C++ audio mixing library design

2022 Oct 15

Contents

The problem

I recently took part in Ludum Dare 51 – a game jam where you have just 48 hours to make a complete game (or 72 hours, depending on how determined you are). Here you can play the game I made: it's a racing game with the track changing every 10 seconds.

So, once again I was reminded that sounds are a weak part of both my engine and my skills: I had to add some generated music to the game just to hide the fact that sound effects are unbearably awful. While improving my sound creation skills requires a ton of experience and time, improving the engine part should be a bit simpler (I'm a programmer, after all).

SDL_Mixer

Currently I'm using the SDL_Mixer library for mixing audio (i.e. adding all input sounds together into the output channel), and I've never been satisfied with it for a number of reasons:

• It requires you to pre-allocate a number of mixing channels, and keep track of their state (whether the channel is playing something or not)
• It allows per-channel effects (in a form of an internal linked lists), but the effects cannot change the number of requested/produced audio samples, so e.g. you cannot implement a simple pitch adjustment effect (which I needed for the racing game to adjust the sound of the car engine)
• It doesn't allow effects applied to the (already mixed) output channel, while I'd really like to stick a compressor there (a thing that doesn't allow the output samples to exceed maximal value, preventing unpleasant clicks and noise)
• It works with samples in int16 format, while it would be much nicer to work with them as float's
• It seems to load MP3 files as a whole instead of stream-decoding them, which results in the loading taking a few seconds per track (and I consider a few seconds of startup delay to be unacceptable)

Naturally, instead of looking for alternatives, I decided to implement an audio mixing library myself, mostly because it sounds like fun. The whole result is here, if you want to skip the article and just browse the code. (A note from the future: some folks are actually using a fork of my mixing library in their own engine!)

Task inputs:
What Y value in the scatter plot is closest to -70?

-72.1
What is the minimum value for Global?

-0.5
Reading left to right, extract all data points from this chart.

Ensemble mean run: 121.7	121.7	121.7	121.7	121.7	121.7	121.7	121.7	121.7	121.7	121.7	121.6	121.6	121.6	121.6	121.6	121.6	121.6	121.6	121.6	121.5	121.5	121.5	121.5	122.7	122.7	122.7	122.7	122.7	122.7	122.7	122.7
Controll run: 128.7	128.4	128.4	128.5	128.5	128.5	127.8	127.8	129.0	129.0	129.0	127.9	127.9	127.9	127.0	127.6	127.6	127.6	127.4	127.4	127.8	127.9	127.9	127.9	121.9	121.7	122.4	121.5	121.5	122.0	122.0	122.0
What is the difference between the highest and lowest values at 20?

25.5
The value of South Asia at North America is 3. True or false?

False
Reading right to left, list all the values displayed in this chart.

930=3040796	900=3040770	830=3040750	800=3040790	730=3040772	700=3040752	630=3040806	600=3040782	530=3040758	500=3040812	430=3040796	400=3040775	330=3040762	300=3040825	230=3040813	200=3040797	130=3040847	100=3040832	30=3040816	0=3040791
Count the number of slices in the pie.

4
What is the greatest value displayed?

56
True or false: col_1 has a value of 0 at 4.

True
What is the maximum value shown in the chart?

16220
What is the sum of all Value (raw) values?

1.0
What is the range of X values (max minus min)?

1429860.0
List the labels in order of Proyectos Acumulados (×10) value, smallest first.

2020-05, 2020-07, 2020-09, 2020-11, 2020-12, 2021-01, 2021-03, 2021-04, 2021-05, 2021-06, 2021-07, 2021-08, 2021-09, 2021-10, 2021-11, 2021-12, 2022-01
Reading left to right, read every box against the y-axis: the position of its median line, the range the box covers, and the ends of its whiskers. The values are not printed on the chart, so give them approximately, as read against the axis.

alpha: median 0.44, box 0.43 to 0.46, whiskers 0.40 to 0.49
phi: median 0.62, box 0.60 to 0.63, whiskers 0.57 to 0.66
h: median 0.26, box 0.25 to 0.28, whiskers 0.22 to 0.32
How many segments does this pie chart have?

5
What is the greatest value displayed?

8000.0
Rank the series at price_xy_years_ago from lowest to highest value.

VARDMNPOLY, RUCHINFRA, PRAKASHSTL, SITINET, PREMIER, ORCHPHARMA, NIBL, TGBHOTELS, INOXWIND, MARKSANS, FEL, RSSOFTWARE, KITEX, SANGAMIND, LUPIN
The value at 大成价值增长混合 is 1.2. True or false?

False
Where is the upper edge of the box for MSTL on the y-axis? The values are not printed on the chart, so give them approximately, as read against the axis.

Activity 1: According to the write-up on the C++ audio mixing library, why can't a simple pitch adjustment effect be built with SDL_Mixer's per-channel effects?
Activity 2: Copy out the part of the records that opens with the line containing "KITEX, SANGAMIND, LUPIN" and continues through the end of the records, both ends included.

Response area 1: SDL_Mixer's per-channel effects cannot change the number of audio samples requested or produced. A pitch adjustment effect needs to change that number, so it cannot be implemented. The author needed one to adjust the car engine sound in the racing game.

Response area 2:
VARDMNPOLY, RUCHINFRA, PRAKASHSTL, SITINET, PREMIER, ORCHPHARMA, NIBL, TGBHOTELS, INOXWIND, MARKSANS, FEL, RSSOFTWARE, KITEX, SANGAMIND, LUPIN
The value at 大成价值增长混合 is 1.2. True or false?

False
Where is the upper edge of the box for MSTL on the y-axis? The values are not printed on the chart, so give them approximately, as read against the axis.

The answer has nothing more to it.